» **PROMPT**
Would it be possible to output exactly, and only, the lines below from the one holding "is an image" to the last line, both included, with every picture left out?
DATA SECTION Start Marker
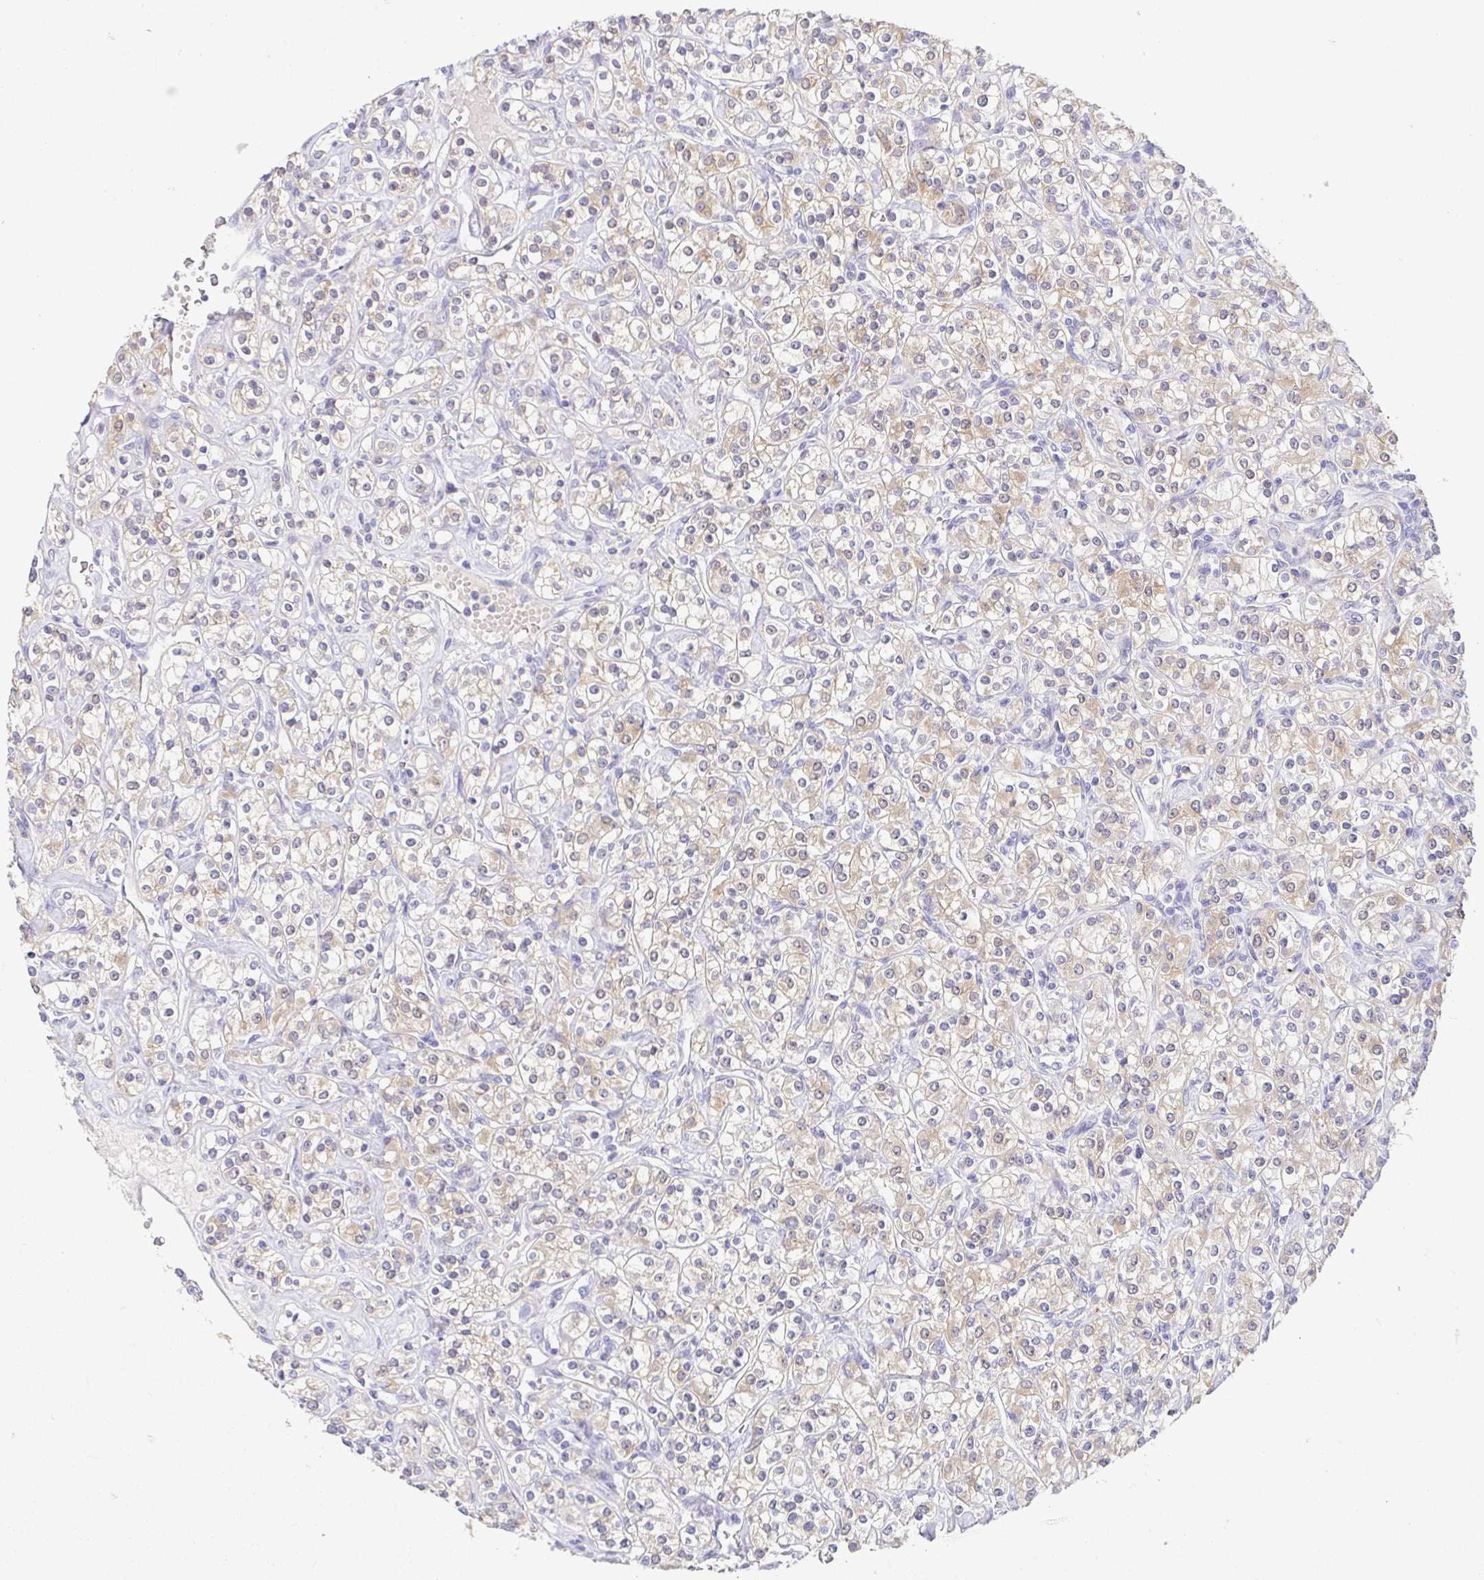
{"staining": {"intensity": "weak", "quantity": "25%-75%", "location": "cytoplasmic/membranous"}, "tissue": "renal cancer", "cell_type": "Tumor cells", "image_type": "cancer", "snomed": [{"axis": "morphology", "description": "Adenocarcinoma, NOS"}, {"axis": "topography", "description": "Kidney"}], "caption": "Protein expression analysis of human adenocarcinoma (renal) reveals weak cytoplasmic/membranous staining in about 25%-75% of tumor cells. Nuclei are stained in blue.", "gene": "FABP3", "patient": {"sex": "male", "age": 77}}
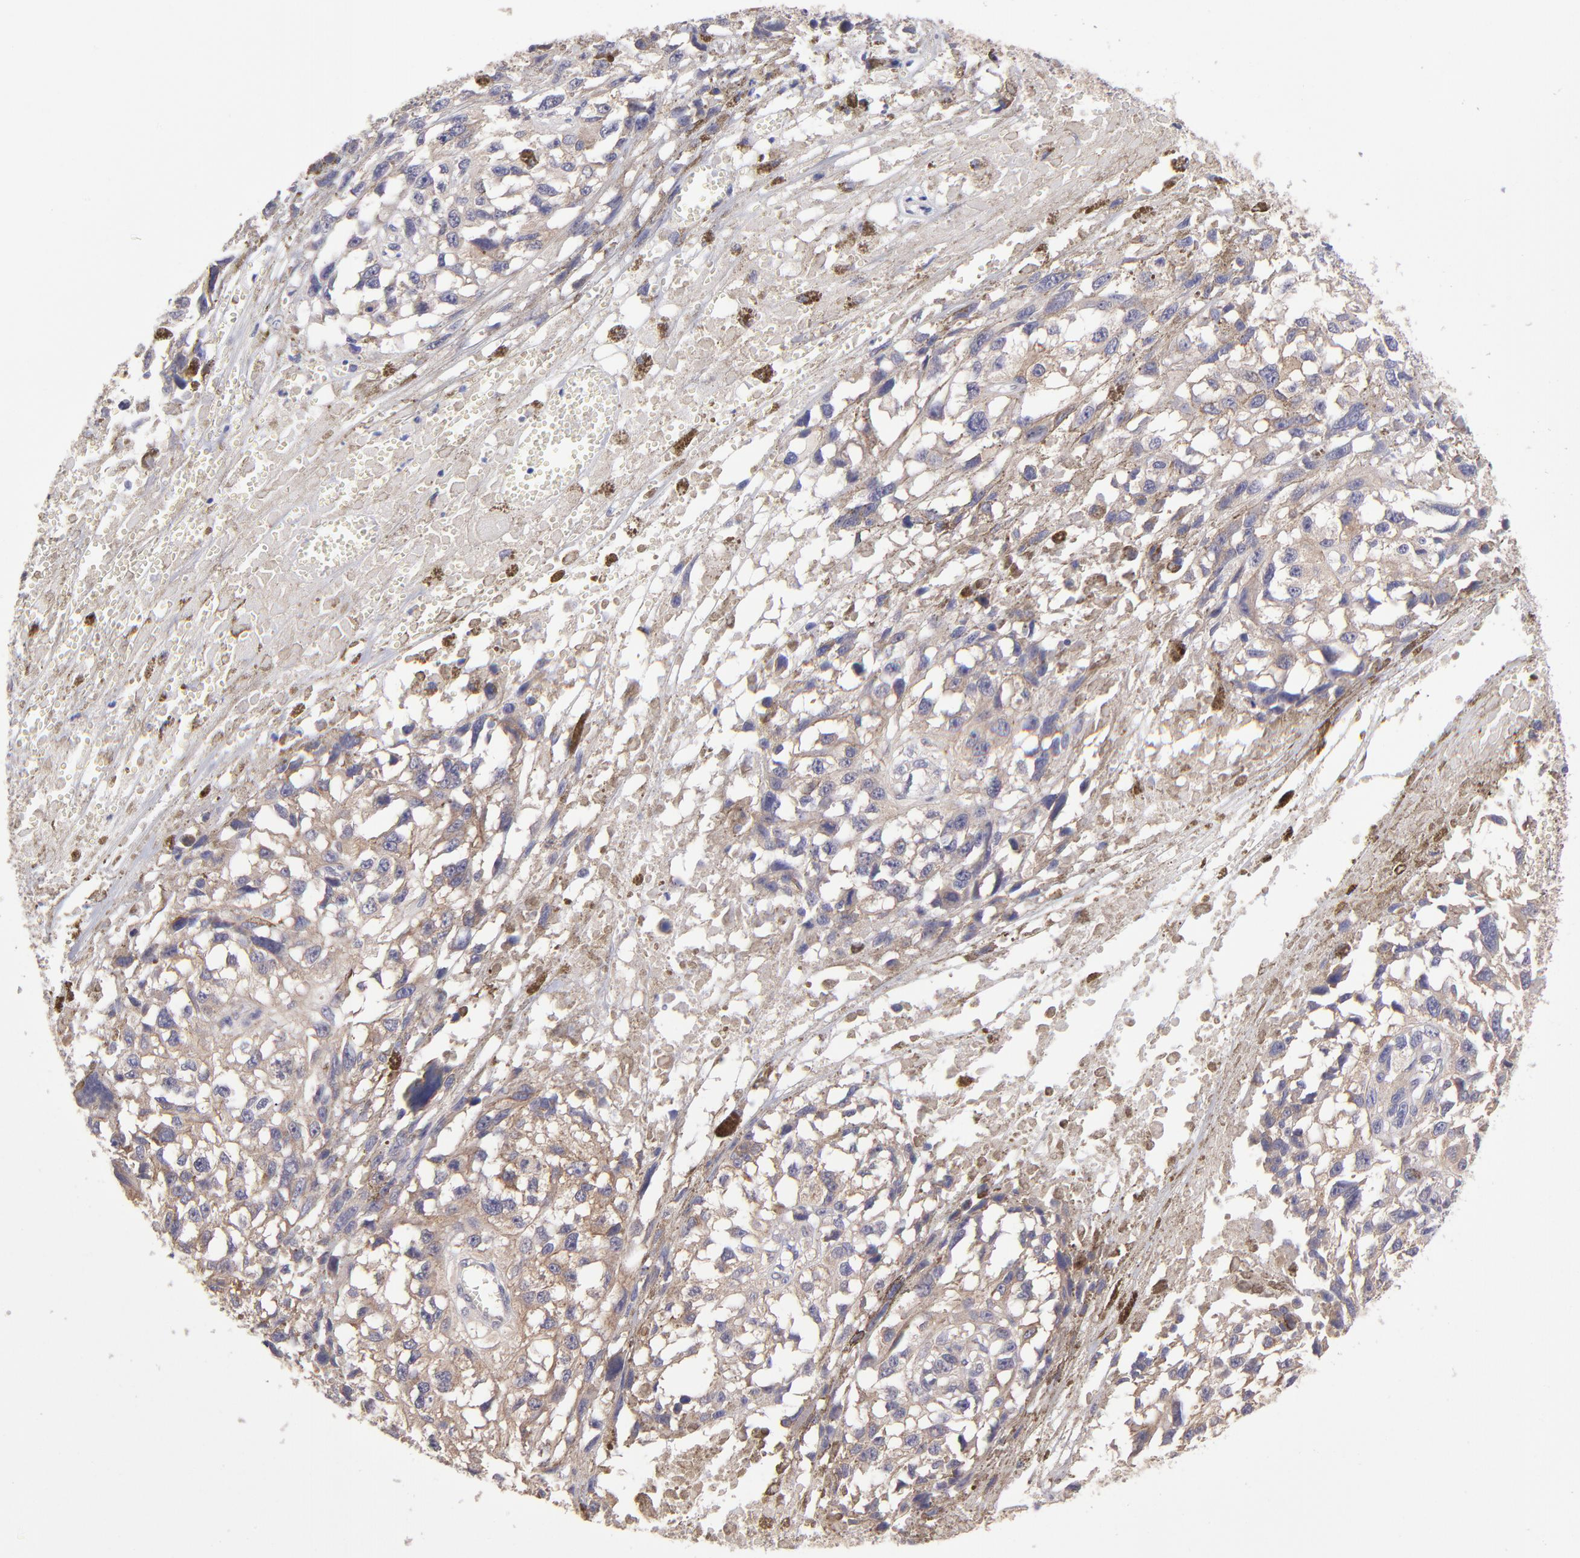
{"staining": {"intensity": "moderate", "quantity": ">75%", "location": "cytoplasmic/membranous"}, "tissue": "melanoma", "cell_type": "Tumor cells", "image_type": "cancer", "snomed": [{"axis": "morphology", "description": "Malignant melanoma, Metastatic site"}, {"axis": "topography", "description": "Lymph node"}], "caption": "This is an image of immunohistochemistry staining of malignant melanoma (metastatic site), which shows moderate expression in the cytoplasmic/membranous of tumor cells.", "gene": "NSF", "patient": {"sex": "male", "age": 59}}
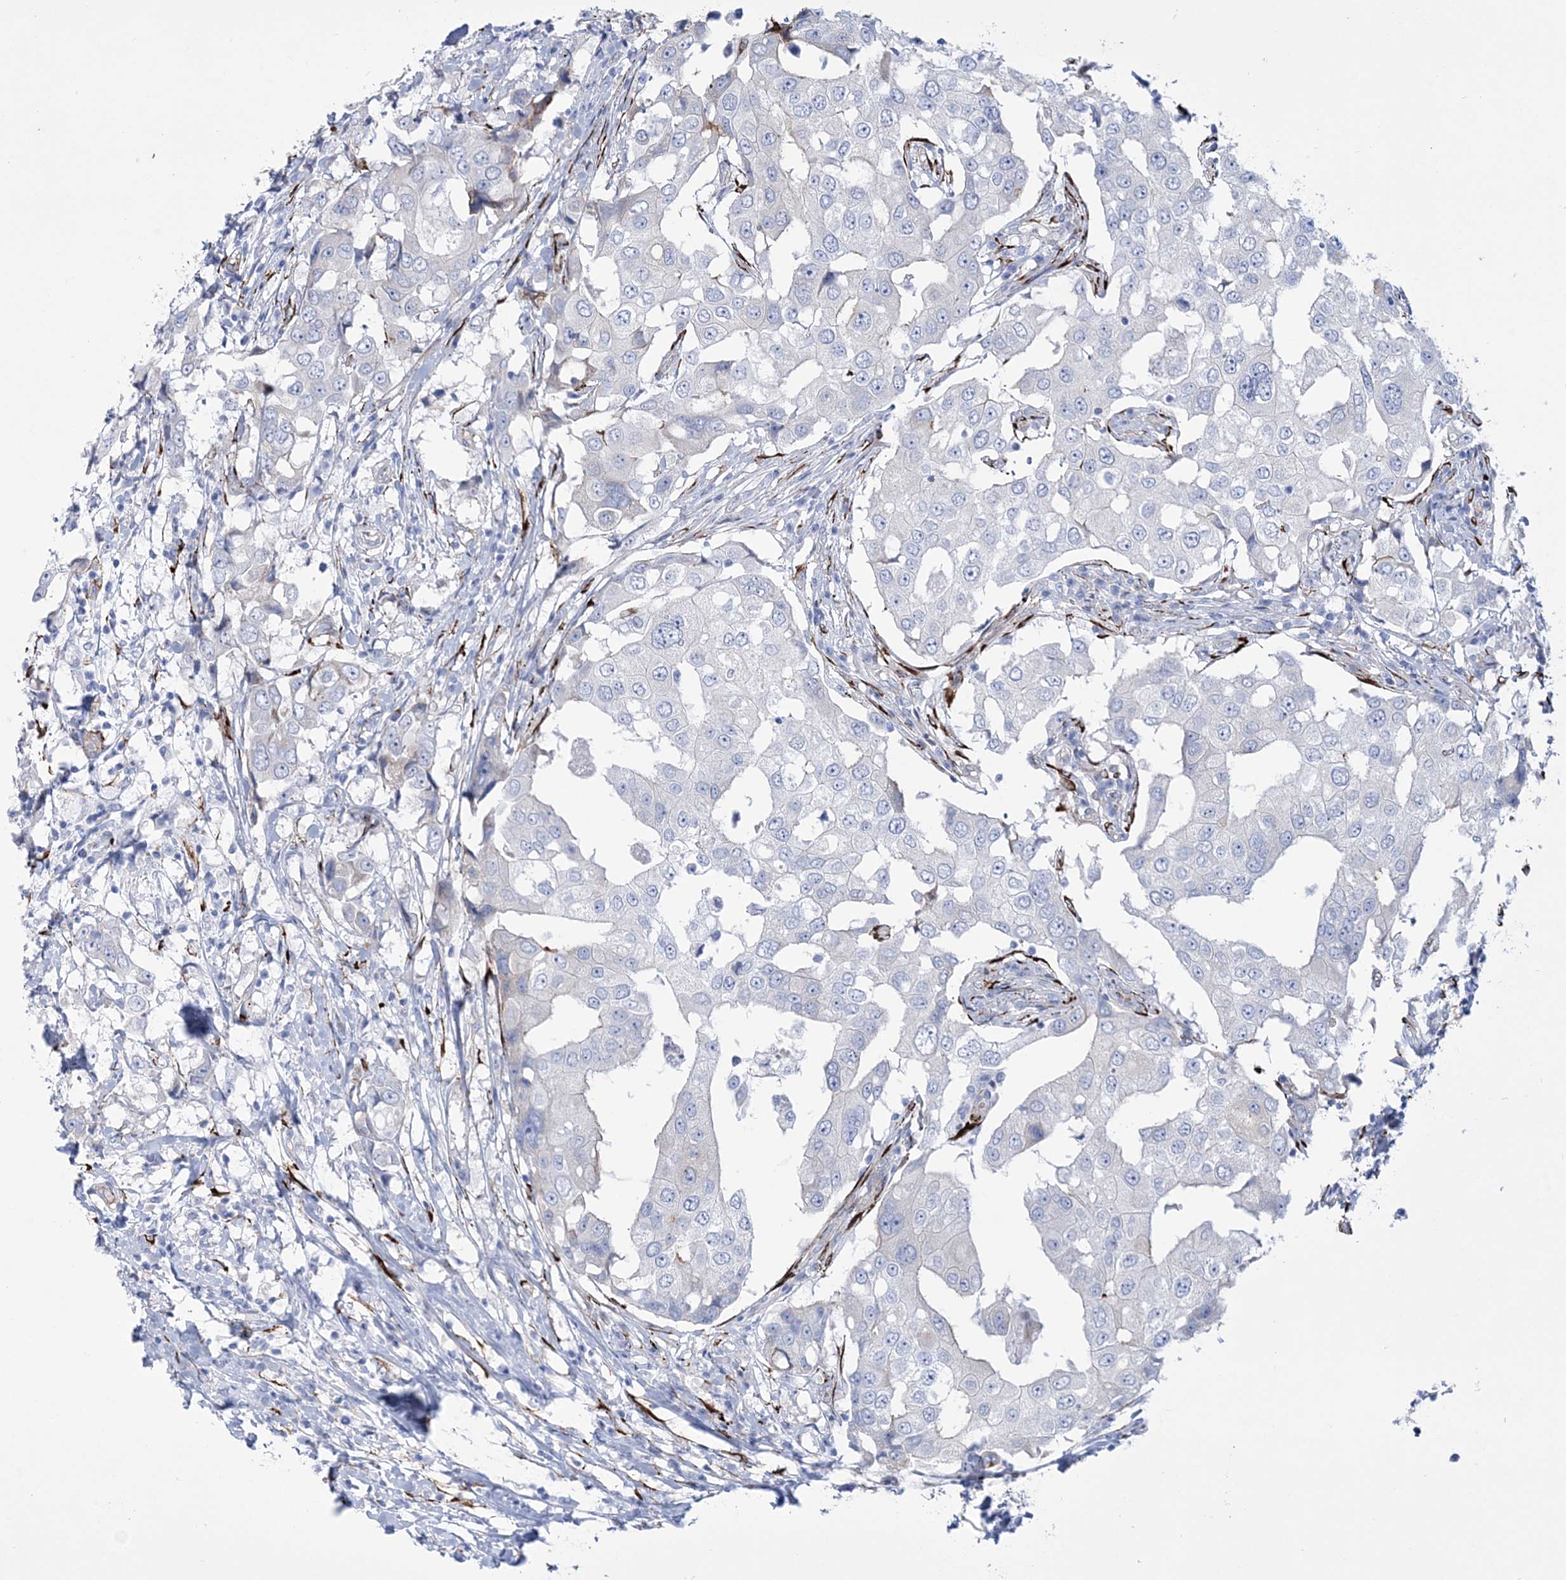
{"staining": {"intensity": "negative", "quantity": "none", "location": "none"}, "tissue": "breast cancer", "cell_type": "Tumor cells", "image_type": "cancer", "snomed": [{"axis": "morphology", "description": "Duct carcinoma"}, {"axis": "topography", "description": "Breast"}], "caption": "DAB immunohistochemical staining of human breast cancer reveals no significant expression in tumor cells.", "gene": "RAB11FIP5", "patient": {"sex": "female", "age": 27}}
DATA SECTION End Marker
» **SOLUTION**
{"staining": {"intensity": "moderate", "quantity": ">75%", "location": "cytoplasmic/membranous"}, "tissue": "melanoma", "cell_type": "Tumor cells", "image_type": "cancer", "snomed": [{"axis": "morphology", "description": "Malignant melanoma, Metastatic site"}, {"axis": "topography", "description": "Lymph node"}], "caption": "This is an image of immunohistochemistry staining of malignant melanoma (metastatic site), which shows moderate expression in the cytoplasmic/membranous of tumor cells.", "gene": "NSF", "patient": {"sex": "male", "age": 59}}
{"staining": {"intensity": "negative", "quantity": "none", "location": "none"}, "tissue": "breast cancer", "cell_type": "Tumor cells", "image_type": "cancer", "snomed": [{"axis": "morphology", "description": "Duct carcinoma"}, {"axis": "topography", "description": "Breast"}], "caption": "DAB immunohistochemical staining of human breast cancer reveals no significant expression in tumor cells.", "gene": "RAB11FIP5", "patient": {"sex": "female", "age": 27}}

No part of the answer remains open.